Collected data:
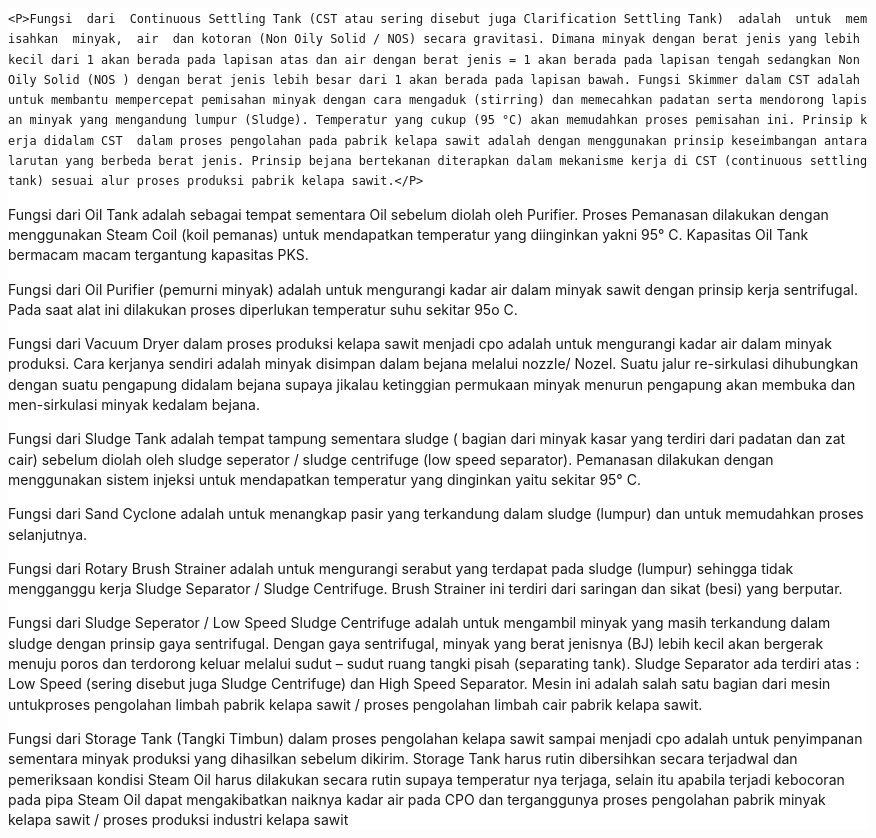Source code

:     <P>Fungsi  dari  Continuous Settling Tank (CST atau sering disebut juga Clarification Settling Tank)  adalah  untuk  memisahkan  minyak,  air  dan kotoran (Non Oily Solid / NOS) secara gravitasi. Dimana minyak dengan berat jenis yang lebih kecil dari 1 akan berada pada lapisan atas dan air dengan berat jenis = 1 akan berada pada lapisan tengah sedangkan Non Oily Solid (NOS ) dengan berat jenis lebih besar dari 1 akan berada pada lapisan bawah. Fungsi Skimmer dalam CST adalah untuk membantu mempercepat pemisahan minyak dengan cara mengaduk (stirring) dan memecahkan padatan serta mendorong lapisan minyak yang mengandung lumpur (Sludge). Temperatur yang cukup (95 °C) akan memudahkan proses pemisahan ini. Prinsip kerja didalam CST  dalam proses pengolahan pada pabrik kelapa sawit adalah dengan menggunakan prinsip keseimbangan antara larutan yang berbeda berat jenis. Prinsip bejana bertekanan diterapkan dalam mekanisme kerja di CST (continuous settling tank) sesuai alur proses produksi pabrik kelapa sawit.</P>
</Accordion>
<Accordion button="Oil Tank">
    <P>Fungsi dari Oil Tank adalah sebagai tempat sementara Oil sebelum diolah  oleh  Purifier.  Proses Pemanasan  dilakukan  dengan  menggunakan  Steam  Coil (koil pemanas) untuk mendapatkan temperatur yang diinginkan yakni 95° C. Kapasitas Oil Tank bermacam macam tergantung kapasitas PKS.</P>
</Accordion>
<Accordion button="Oil Purifier (Pemurni Minyak)">
    <P>Fungsi  dari  Oil  Purifier (pemurni minyak)  adalah  untuk  mengurangi  kadar  air  dalam minyak sawit dengan prinsip kerja sentrifugal. Pada saat alat ini dilakukan proses diperlukan temperatur suhu sekitar  95o C.</P>
</Accordion>
<Accordion button="Vacuum Dryer">
    <P>Fungsi dari Vacuum Dryer dalam proses produksi kelapa sawit menjadi cpo adalah untuk mengurangi kadar air dalam minyak produksi. Cara kerjanya sendiri adalah minyak disimpan dalam bejana   melalui   nozzle/ Nozel.   Suatu   jalur   re-sirkulasi   dihubungkan   dengan   suatu pengapung didalam bejana supaya jikalau ketinggian permukaan minyak menurun pengapung akan membuka dan men-sirkulasi minyak kedalam bejana.</P>
</Accordion>
<Accordion button="Sludge Tank (Tangki Lumpur)">
    <P>Fungsi dari Sludge Tank adalah tempat tampung sementara sludge ( bagian dari minyak kasar yang terdiri dari padatan dan zat cair) sebelum diolah oleh sludge seperator / sludge centrifuge (low speed separator). Pemanasan dilakukan dengan menggunakan sistem injeksi untuk mendapatkan temperatur yang dinginkan yaitu sekitar 95° C.</P>
</Accordion>
<Accordion button="Sand Cyclone / Pre- cleaner">
    <P>Fungsi dari Sand Cyclone adalah untuk menangkap pasir yang terkandung dalam sludge (lumpur) dan untuk memudahkan proses selanjutnya.</P>
</Accordion>
<Accordion button="Rotary Brush Strainer ( Saringan Berputar)">
    <P>Fungsi dari Rotary Brush Strainer adalah untuk mengurangi serabut yang terdapat pada sludge (lumpur) sehingga tidak mengganggu kerja Sludge Separator / Sludge Centrifuge. Brush Strainer ini terdiri dari saringan  dan sikat (besi) yang berputar.</P>
</Accordion>
<Accordion button="Sludge Separator / Low Speed Sludge Centrifuge">
    <P>Fungsi dari Sludge Seperator / Low Speed Sludge Centrifuge adalah untuk mengambil minyak yang masih terkandung dalam sludge dengan prinsip gaya sentrifugal. Dengan gaya sentrifugal, minyak yang berat jenisnya (BJ) lebih kecil akan bergerak menuju poros dan terdorong keluar melalui sudut – sudut ruang tangki pisah (separating tank). Sludge Separator ada terdiri atas : Low Speed (sering disebut juga Sludge Centrifuge) dan High Speed Separator. Mesin ini adalah salah satu bagian dari mesin untukproses pengolahan limbah pabrik kelapa sawit / proses pengolahan limbah cair pabrik kelapa sawit.</P>
</Accordion>
<Accordion button="Storage Tank (Tangki Timbun CPO)">
    <P>Fungsi  dari  Storage  Tank (Tangki Timbun)  dalam proses pengolahan kelapa sawit sampai menjadi cpo adalah  untuk  penyimpanan  sementara minyak   produksi   yang   dihasilkan   sebelum   dikirim.   Storage   Tank   harus rutin dibersihkan secara terjadwal dan pemeriksaan kondisi Steam Oil harus dilakukan secara rutin supaya temperatur nya terjaga, selain itu apabila terjadi kebocoran pada pipa Steam Oil dapat mengakibatkan naiknya kadar air pada CPO dan terganggunya proses pengolahan pabrik minyak kelapa sawit / proses produksi industri kelapa sawit</P>
</Accordion>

# PROBLEM
Select every line in the records above that contains the string "Cyclone", treating uppercase and lowercase letters as different.

# SOLVED PROBLEM
<Accordion button="Sand Cyclone / Pre- cleaner">
    <P>Fungsi dari Sand Cyclone adalah untuk menangkap pasir yang terkandung dalam sludge (lumpur) dan untuk memudahkan proses selanjutnya.</P>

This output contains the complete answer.